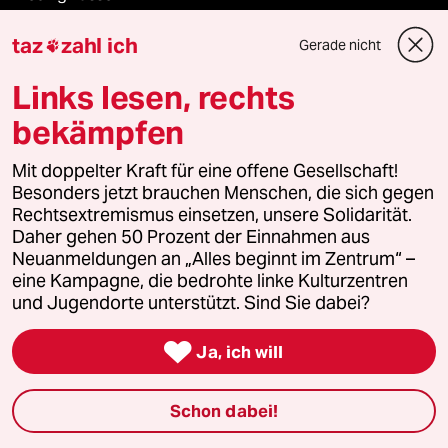
taz
zahl ich
Waldbrände
Gerade nicht

Links lesen, rechts
bekämpfen
Verlag
Mit doppelter Kraft für eine offene Gesellschaft!
Besonders jetzt brauchen Menschen, die sich gegen
Aktuelles
Rechtsextremismus einsetzen, unsere Solidarität.
Daher gehen 50 Prozent der Einnahmen aus
Hausblog
Neuanmeldungen an „Alles beginnt im Zentrum“ –
eine Kampagne, die bedrohte linke Kulturzentren
Die Seitenwende
und Jugendorte unterstützt. Sind Sie dabei?
Stellen

Ja, ich will
Presse
Schon dabei!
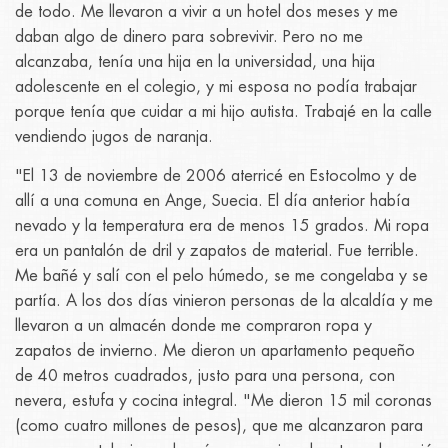
de todo. Me llevaron a vivir a un hotel dos meses y me
daban algo de dinero para sobrevivir. Pero no me
alcanzaba, tenía una hija en la universidad, una hija
adolescente en el colegio, y mi esposa no podía trabajar
porque tenía que cuidar a mi hijo autista. Trabajé en la calle
vendiendo jugos de naranja.
"El 13 de noviembre de 2006 aterricé en Estocolmo y de
allí a una comuna en Ange, Suecia. El día anterior había
nevado y la temperatura era de menos 15 grados. Mi ropa
era un pantalón de dril y zapatos de material. Fue terrible.
Me bañé y salí con el pelo húmedo, se me congelaba y se
partía. A los dos días vinieron personas de la alcaldía y me
llevaron a un almacén donde me compraron ropa y
zapatos de invierno. Me dieron un apartamento pequeño
de 40 metros cuadrados, justo para una persona, con
nevera, estufa y cocina integral. "Me dieron 15 mil coronas
(como cuatro millones de pesos), que me alcanzaron para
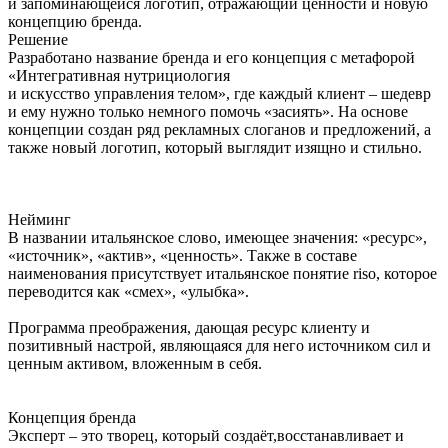
и запоминающейся логотип, отражающий ценности и новую
концепцию бренда.
Решение
Разработано название бренда и его концепция с метафорой
«Интегративная нутрициология
и искусство управления телом», где каждый клиент – шедевр
и ему нужно только немного помочь «засиять». На основе
концепции создан ряд рекламных слоганов и предложений, а
также новый логотип, который выглядит изящно и стильно.
Нейминг
В названии итальянское слово, имеющее значения: «ресурс»,
«источник», «актив», «ценность». Также в составе
наименования присутствует итальянское понятие riso, которое
переводится как «смех», «улыбка».
Программа преображения, дающая ресурс клиенту и
позитивный настрой, являющаяся для него источником сил и
ценным активом, вложенным в себя.
Концепция бренда
Эксперт – это творец, который создаёт,восстанавливает и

What is needed – Count the lines in the entries above that contain the word "eine" and give only that number.

Problem solution – 2